Due to this methodological issues (especially the lack of some guiding research questions), the paper often feels as a collection of weakly coordinated topics, without a clear logical sequence between sections, or between the extracted data and the derived conclusions.

Based on the considerations above, my assessment according to the main four review criteria described by the SWJ guidelines is as follows:

(1) Suitability as introductory text, targeted at researchers, PhD students, or practitioners, to get started on the covered topic. – Partially. On the one hand, the article addresses a range of topics related to mKGQA. On the other hand, it lacks a clear definition of such systems, it is unfocused and the connection between collected data and analysis/conclusions is often rather weak.

(2) How comprehensive and how balanced is the presentation and coverage. Good coverage by considering several systems.

(3) Readability and clarity of the presentation. Weak. While the text itself is easy to read, the goal and research questions of the paper are not clearly stated.
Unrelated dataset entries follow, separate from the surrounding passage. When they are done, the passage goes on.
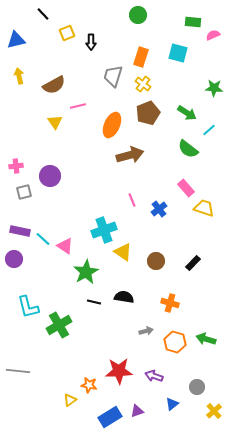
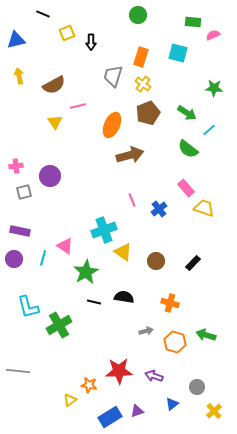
black line at (43, 14): rotated 24 degrees counterclockwise
cyan line at (43, 239): moved 19 px down; rotated 63 degrees clockwise
green arrow at (206, 339): moved 4 px up
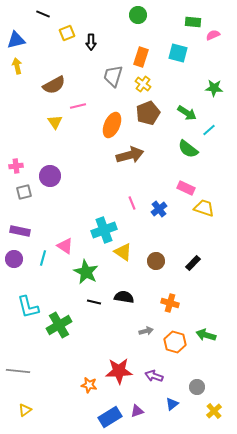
yellow arrow at (19, 76): moved 2 px left, 10 px up
pink rectangle at (186, 188): rotated 24 degrees counterclockwise
pink line at (132, 200): moved 3 px down
green star at (86, 272): rotated 15 degrees counterclockwise
yellow triangle at (70, 400): moved 45 px left, 10 px down
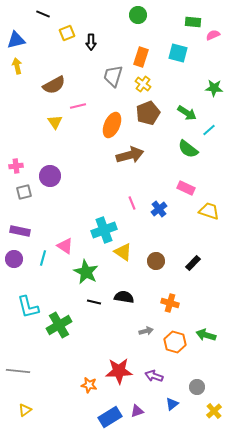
yellow trapezoid at (204, 208): moved 5 px right, 3 px down
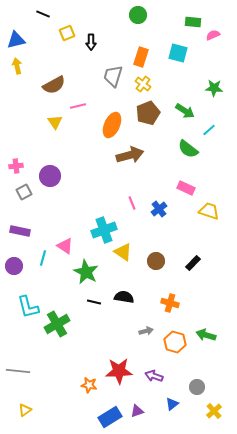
green arrow at (187, 113): moved 2 px left, 2 px up
gray square at (24, 192): rotated 14 degrees counterclockwise
purple circle at (14, 259): moved 7 px down
green cross at (59, 325): moved 2 px left, 1 px up
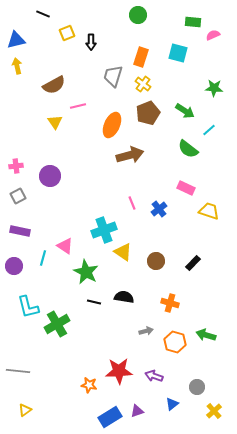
gray square at (24, 192): moved 6 px left, 4 px down
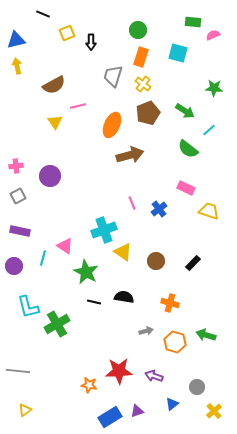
green circle at (138, 15): moved 15 px down
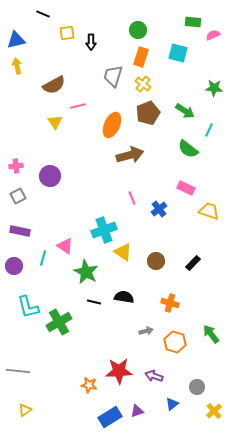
yellow square at (67, 33): rotated 14 degrees clockwise
cyan line at (209, 130): rotated 24 degrees counterclockwise
pink line at (132, 203): moved 5 px up
green cross at (57, 324): moved 2 px right, 2 px up
green arrow at (206, 335): moved 5 px right, 1 px up; rotated 36 degrees clockwise
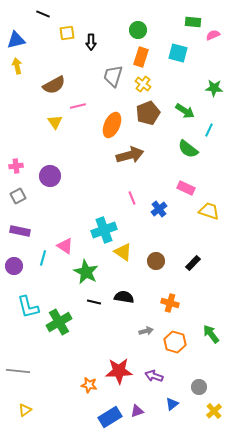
gray circle at (197, 387): moved 2 px right
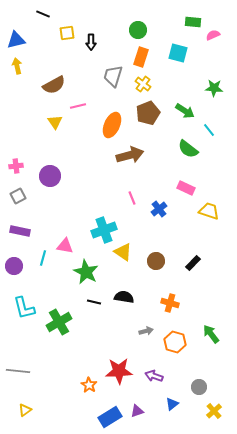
cyan line at (209, 130): rotated 64 degrees counterclockwise
pink triangle at (65, 246): rotated 24 degrees counterclockwise
cyan L-shape at (28, 307): moved 4 px left, 1 px down
orange star at (89, 385): rotated 21 degrees clockwise
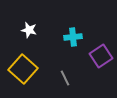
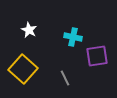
white star: rotated 14 degrees clockwise
cyan cross: rotated 18 degrees clockwise
purple square: moved 4 px left; rotated 25 degrees clockwise
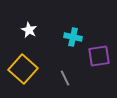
purple square: moved 2 px right
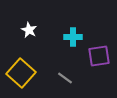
cyan cross: rotated 12 degrees counterclockwise
yellow square: moved 2 px left, 4 px down
gray line: rotated 28 degrees counterclockwise
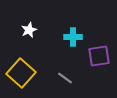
white star: rotated 21 degrees clockwise
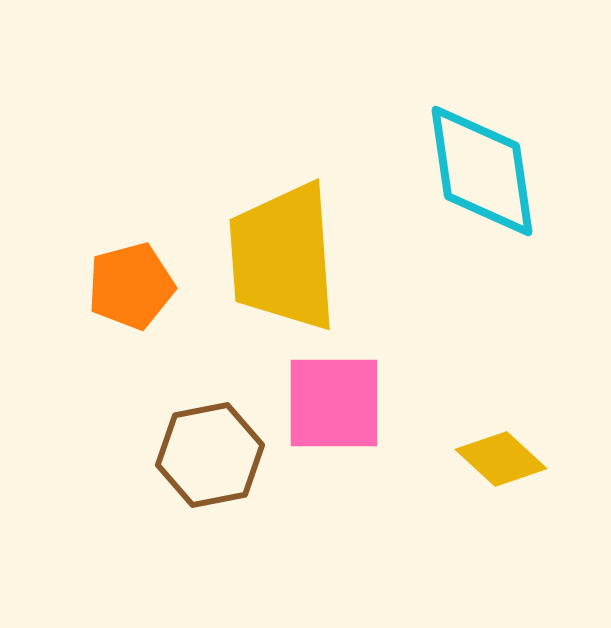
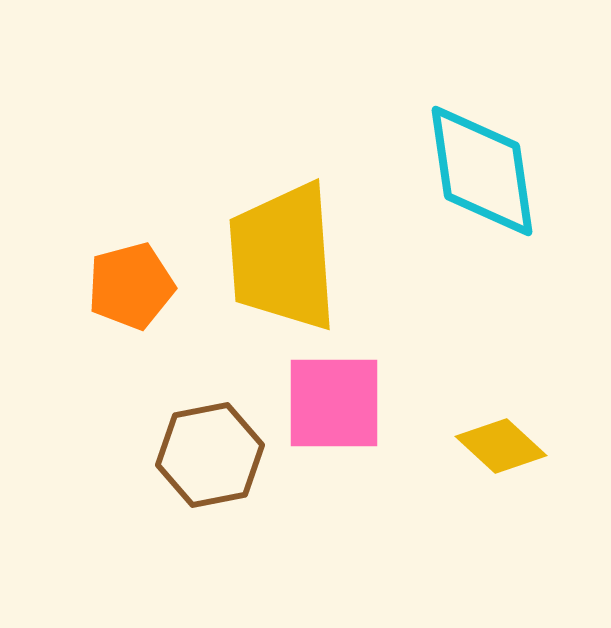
yellow diamond: moved 13 px up
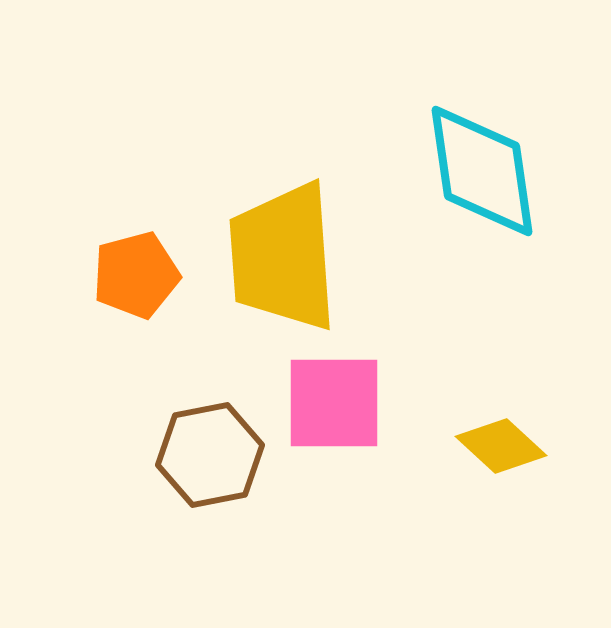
orange pentagon: moved 5 px right, 11 px up
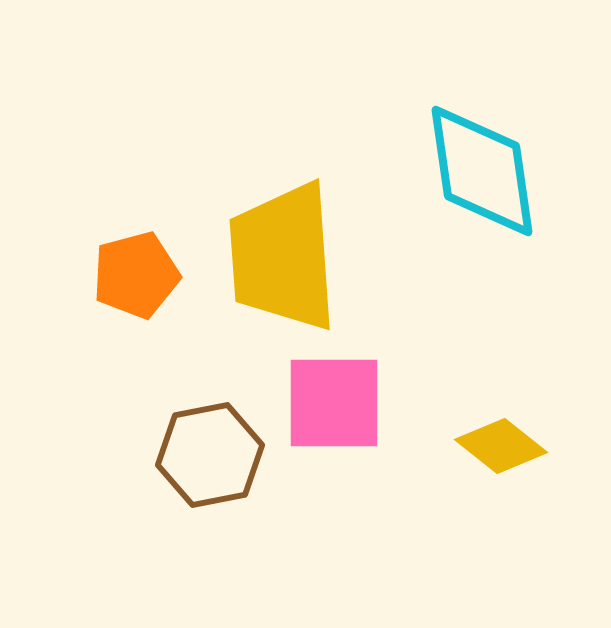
yellow diamond: rotated 4 degrees counterclockwise
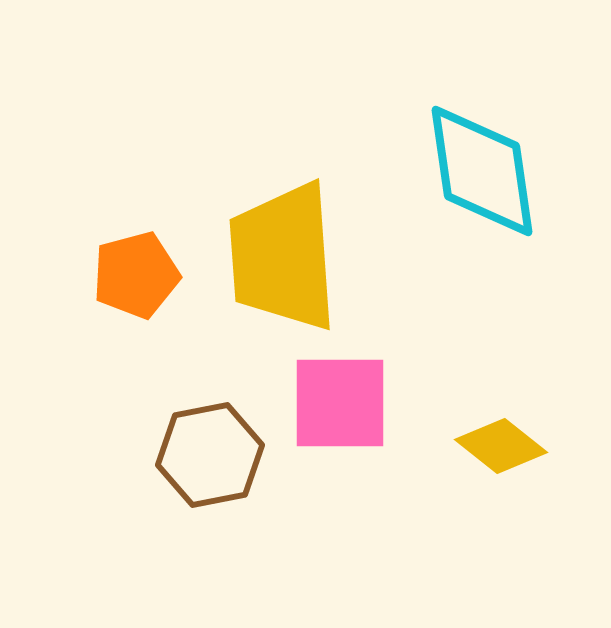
pink square: moved 6 px right
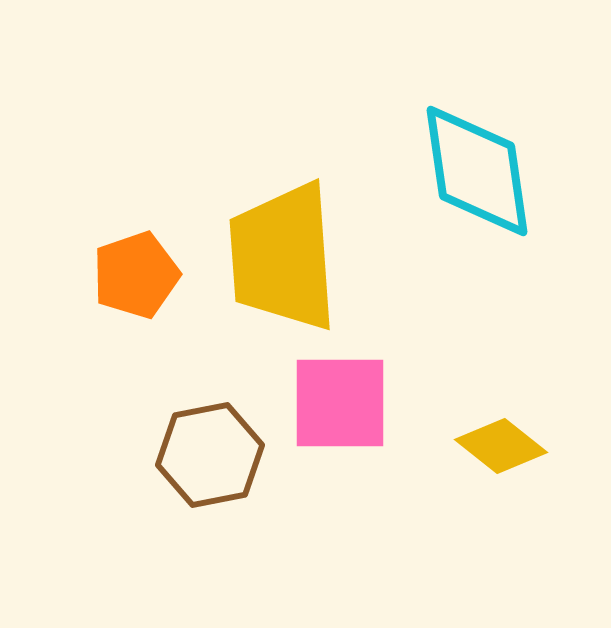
cyan diamond: moved 5 px left
orange pentagon: rotated 4 degrees counterclockwise
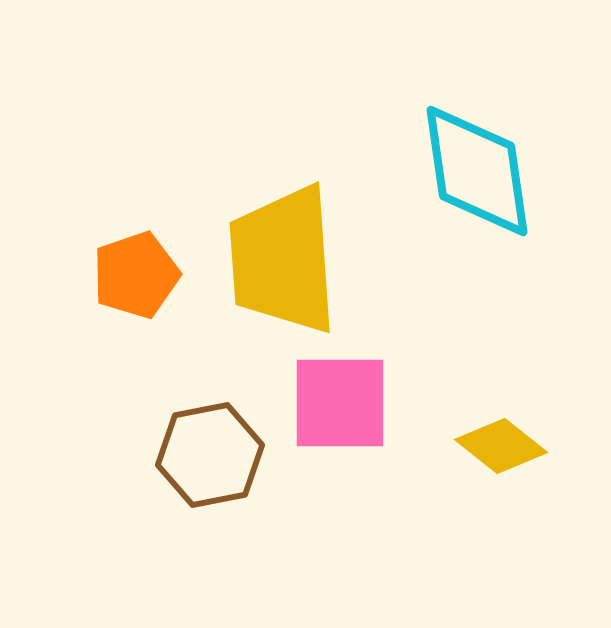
yellow trapezoid: moved 3 px down
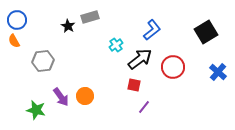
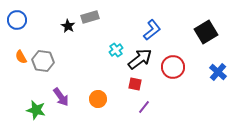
orange semicircle: moved 7 px right, 16 px down
cyan cross: moved 5 px down
gray hexagon: rotated 15 degrees clockwise
red square: moved 1 px right, 1 px up
orange circle: moved 13 px right, 3 px down
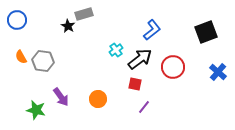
gray rectangle: moved 6 px left, 3 px up
black square: rotated 10 degrees clockwise
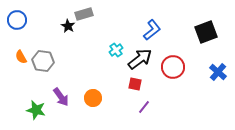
orange circle: moved 5 px left, 1 px up
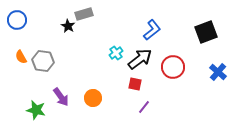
cyan cross: moved 3 px down
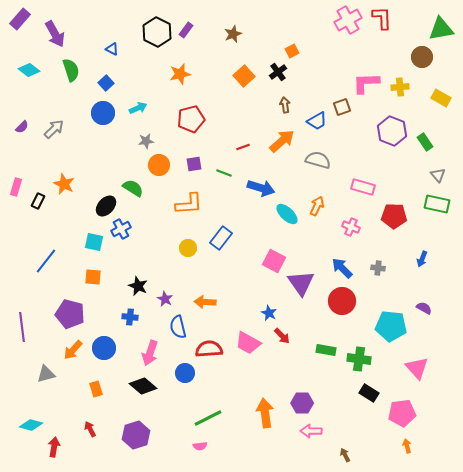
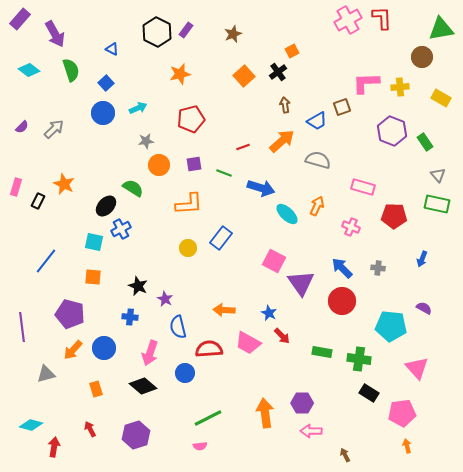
orange arrow at (205, 302): moved 19 px right, 8 px down
green rectangle at (326, 350): moved 4 px left, 2 px down
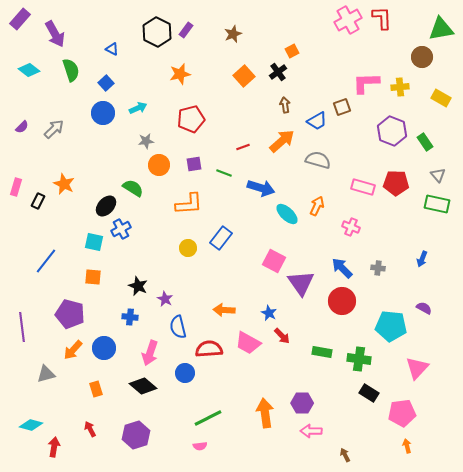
red pentagon at (394, 216): moved 2 px right, 33 px up
pink triangle at (417, 368): rotated 25 degrees clockwise
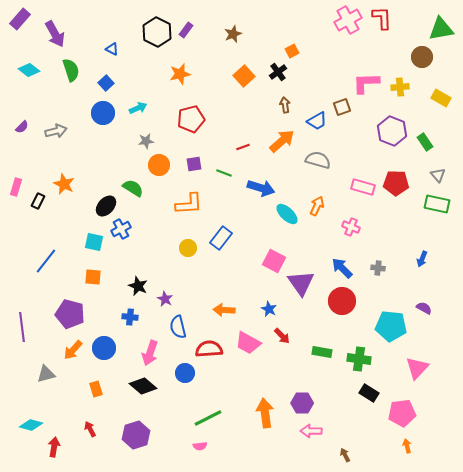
gray arrow at (54, 129): moved 2 px right, 2 px down; rotated 30 degrees clockwise
blue star at (269, 313): moved 4 px up
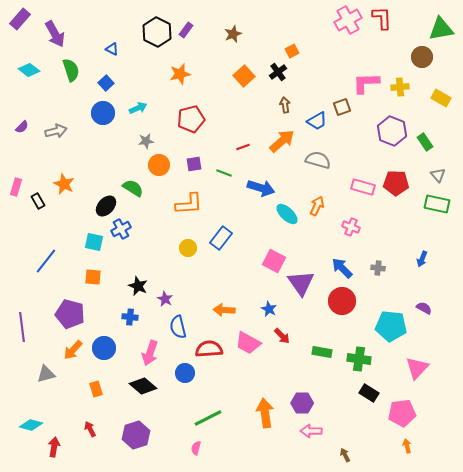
black rectangle at (38, 201): rotated 56 degrees counterclockwise
pink semicircle at (200, 446): moved 4 px left, 2 px down; rotated 112 degrees clockwise
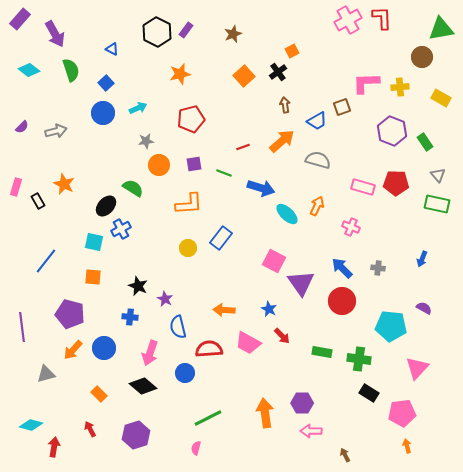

The analysis is not sufficiently related to the extracted data.

(4) Importance of the covered material to the broader Semantic Web community. Unclear. It is unclear whether a dedicated survey of mKGQA is necessary on its own, or whether such systems could be covered in a broader survey of KGQA. This lack of clarity partly stems from a lack of clear definition of mKGQA and their demarcation from KGQA

While the authors have clearly made a significant effort to collect various aspects of these systems, the paper itself lacks clear focus, methodological correctness as well as a proper analysis of the extracted information. It is questionable whether these shortcomings can be addressed after the completion of the study.

Smaller comments:
•Consider replacing “doubtful” with “unclear”, “questionable”.